*** RECORDED DATA ***

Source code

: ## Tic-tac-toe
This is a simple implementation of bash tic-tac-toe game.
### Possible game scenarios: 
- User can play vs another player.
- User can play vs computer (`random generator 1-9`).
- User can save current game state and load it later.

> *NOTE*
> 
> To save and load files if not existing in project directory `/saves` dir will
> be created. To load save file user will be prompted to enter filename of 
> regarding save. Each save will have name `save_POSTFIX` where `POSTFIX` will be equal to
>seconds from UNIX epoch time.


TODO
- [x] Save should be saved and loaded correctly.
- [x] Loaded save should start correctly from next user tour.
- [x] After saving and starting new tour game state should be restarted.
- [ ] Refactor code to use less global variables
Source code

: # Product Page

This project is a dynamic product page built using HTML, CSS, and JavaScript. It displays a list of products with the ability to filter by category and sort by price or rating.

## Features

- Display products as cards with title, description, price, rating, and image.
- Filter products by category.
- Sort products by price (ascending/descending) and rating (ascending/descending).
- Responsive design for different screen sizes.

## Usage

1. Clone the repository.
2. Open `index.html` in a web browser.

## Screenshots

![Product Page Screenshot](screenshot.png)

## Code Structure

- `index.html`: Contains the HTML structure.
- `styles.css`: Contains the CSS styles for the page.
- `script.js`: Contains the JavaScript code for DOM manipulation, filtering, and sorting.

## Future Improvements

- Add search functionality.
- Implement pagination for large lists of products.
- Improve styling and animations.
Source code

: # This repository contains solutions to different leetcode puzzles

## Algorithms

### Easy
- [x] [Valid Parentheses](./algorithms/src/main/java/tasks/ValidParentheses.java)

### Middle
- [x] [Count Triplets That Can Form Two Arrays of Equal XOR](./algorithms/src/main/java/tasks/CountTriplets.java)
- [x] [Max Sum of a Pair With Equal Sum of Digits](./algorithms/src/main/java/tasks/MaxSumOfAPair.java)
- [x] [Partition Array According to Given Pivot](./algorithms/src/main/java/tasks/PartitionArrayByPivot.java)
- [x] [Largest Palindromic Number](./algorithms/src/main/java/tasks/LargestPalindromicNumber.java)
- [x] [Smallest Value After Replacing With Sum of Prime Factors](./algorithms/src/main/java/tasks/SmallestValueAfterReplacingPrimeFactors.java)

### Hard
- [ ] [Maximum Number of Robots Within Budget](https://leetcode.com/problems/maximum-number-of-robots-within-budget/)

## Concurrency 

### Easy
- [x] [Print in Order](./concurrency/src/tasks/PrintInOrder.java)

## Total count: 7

*** End of RECORDED DATA ***

**TASK OBJECTIVE:** Retype all of the material, exactly as written.

**RESULT:**
Source code

: ## Tic-tac-toe
This is a simple implementation of bash tic-tac-toe game.
### Possible game scenarios: 
- User can play vs another player.
- User can play vs computer (`random generator 1-9`).
- User can save current game state and load it later.

> *NOTE*
> 
> To save and load files if not existing in project directory `/saves` dir will
> be created. To load save file user will be prompted to enter filename of 
> regarding save. Each save will have name `save_POSTFIX` where `POSTFIX` will be equal to
>seconds from UNIX epoch time.


TODO
- [x] Save should be saved and loaded correctly.
- [x] Loaded save should start correctly from next user tour.
- [x] After saving and starting new tour game state should be restarted.
- [ ] Refactor code to use less global variables
Source code

: # Product Page

This project is a dynamic product page built using HTML, CSS, and JavaScript. It displays a list of products with the ability to filter by category and sort by price or rating.

## Features

- Display products as cards with title, description, price, rating, and image.
- Filter products by category.
- Sort products by price (ascending/descending) and rating (ascending/descending).
- Responsive design for different screen sizes.

## Usage

1. Clone the repository.
2. Open `index.html` in a web browser.

## Screenshots

![Product Page Screenshot](screenshot.png)

## Code Structure

- `index.html`: Contains the HTML structure.
- `styles.css`: Contains the CSS styles for the page.
- `script.js`: Contains the JavaScript code for DOM manipulation, filtering, and sorting.

## Future Improvements

- Add search functionality.
- Implement pagination for large lists of products.
- Improve styling and animations.
Source code

: # This repository contains solutions to different leetcode puzzles

## Algorithms

### Easy
- [x] [Valid Parentheses](./algorithms/src/main/java/tasks/ValidParentheses.java)

### Middle
- [x] [Count Triplets That Can Form Two Arrays of Equal XOR](./algorithms/src/main/java/tasks/CountTriplets.java)
- [x] [Max Sum of a Pair With Equal Sum of Digits](./algorithms/src/main/java/tasks/MaxSumOfAPair.java)
- [x] [Partition Array According to Given Pivot](./algorithms/src/main/java/tasks/PartitionArrayByPivot.java)
- [x] [Largest Palindromic Number](./algorithms/src/main/java/tasks/LargestPalindromicNumber.java)
- [x] [Smallest Value After Replacing With Sum of Prime Factors](./algorithms/src/main/java/tasks/SmallestValueAfterReplacingPrimeFactors.java)

### Hard
- [ ] [Maximum Number of Robots Within Budget](https://leetcode.com/problems/maximum-number-of-robots-within-budget/)

## Concurrency 

### Easy
- [x] [Print in Order](./concurrency/src/tasks/PrintInOrder.java)

## Total count: 7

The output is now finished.